# Sight radius for home defense



## tvphotog (Feb 24, 2016)

My maximal shooting distance for my home is 12 yards. Does the 5/8 " difference of sight radius between a compact and full sized pistol of the same model make any difference in accuracy or speed of target acquisition?


----------



## denner (Jun 3, 2011)

Not any noticeable accuracy difference in my experience with the firearms I use and used at that distance. At 15 yards and under I'd be quite confident with a 1 7/8 inch barrel snubbie on a human sized target.


----------



## OldManMontgomery (Nov 2, 2013)

To answer your question exactly as asked, probably not. 

But there's more. Since this is home defense weapon, there is NO premium on 'small'. A home defense firearm doesn't have to be concealed, doesn't have to be worn under 'summer clothes' and the weight is immaterial to a large extent, as it isn't carried for long periods of time or distance. I also suggest - opine - a 'larger' gun may be more visible to an intruder and therefore may send the intruder running, removing the need to injure and possibly kill some nitwit. (Saving the homeowner much aggravation and inconvenience at least.) 

On the other hand, if you are (at least currently) restricted to one sidearm, and that sidearm will also be used for concealed carry in public, then one must address that issue as well. However, a slight lack of sight radius will not seriously detract from practical, self-defense accuracy.


----------



## DJ Niner (Oct 3, 2006)

Short answer: as long as you can hit the vital zone on a target at 12 yards with your gun/ammo combo, you're good-to-go. 

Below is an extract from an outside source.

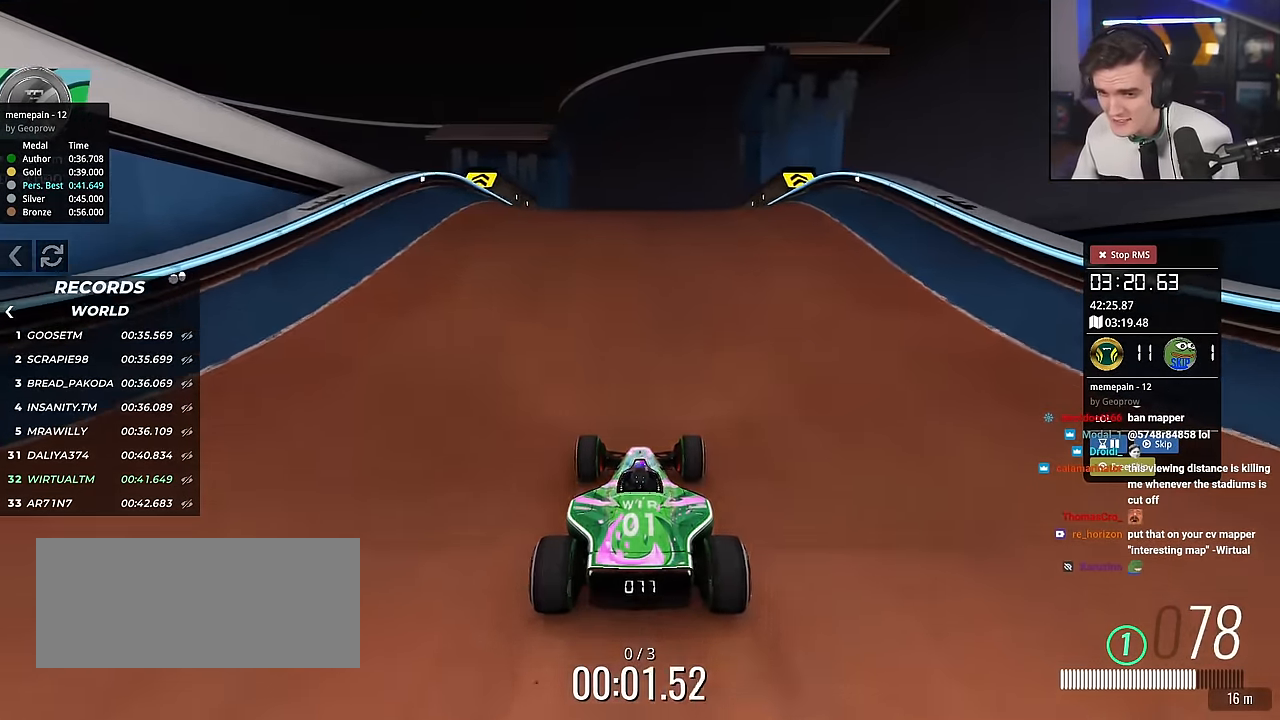
{"keys": ["up"], "events": []}
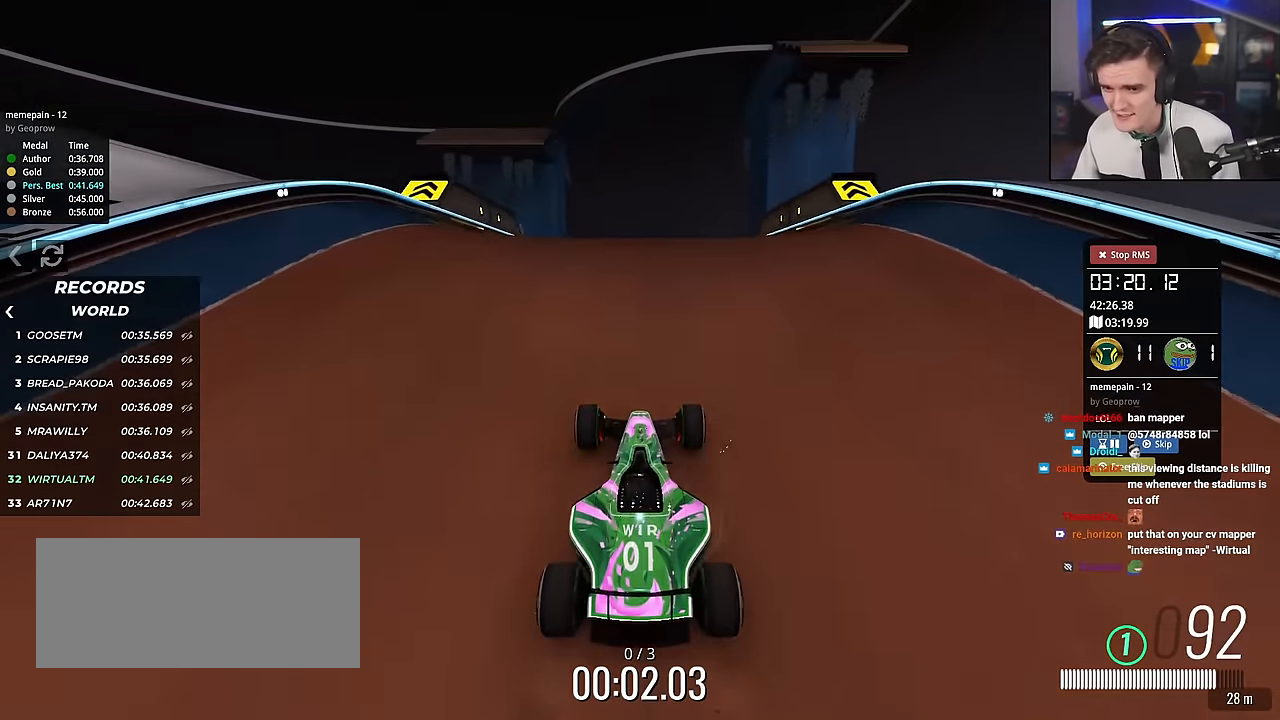
{"keys": ["up"], "events": [[50, "right", "down"], [184, "right", "up"], [284, "left", "down"], [384, "left", "up"]]}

It might be easier with a larger firearm, but as long as you can hit with a smaller gun (or are willing to get the training and put in the practice needed to learn to hit with it), you're good. There might even be a few advantages to having a smaller pistol/revolver. Some defensive shooting authorities have made the point that a smaller handgun is often more difficult to "take away" from the defender (should the user be surprised/"jumped" by the bad guy at close range), as it offers the perp less barrel/slide to grab on to, and less leverage to pry it out of your hands if he DOES get a hand on it. On a 5" barrel (or longer) pistol, sometimes another person can grab the barrel/slide in such a way that they might not get shot or muzzle-flamed on firing; on a 2" revolver or a 3.5" pistol, that's MUCH harder to do. Of course, as in most things, a person can go too far in any given direction. If the pistol in question is so small it only offers the owner a two-fingered grip, then it might actually be EASIER to grab it out of the owner's hands than a full-size pistol with a full-size grip.


----------



## paratrooper (Feb 1, 2012)

Is _maximal_ even a word? :watching:

Oh, and by the way, the answer to your question is no.


----------



## Cait43 (Apr 4, 2013)

paratrooper said:


> Is _maximal_ even a word? :watching:


It is now.......... 
Maximal | Definition of Maximal by Merriam-Webster


----------



## paratrooper (Feb 1, 2012)

word choice - "Maximum" vs. "maximal" - English Language & Usage Stack Exchange

I give up.........It seems I can't keep up anymore. :smt119


----------



## Bisley (Aug 24, 2008)

If minimal is a word, then maximal must be, too.

On the question asked, I would simply say that most folks see a major difference in their ability to hit small targets, between full sized pistols and subcompacts. However, lots of practice with subcompacts can close the gap dramatically. At least, that has been my experience. And, I agree that a full sized handgun is usually preferable for everything except deep concealment.


----------



## Cannon (May 1, 2016)

My home doesn't offer a shot of more than 7yds so for me I don't believe 5/8" would make much difference at 7 or 12yds when shooting for center of mass.


----------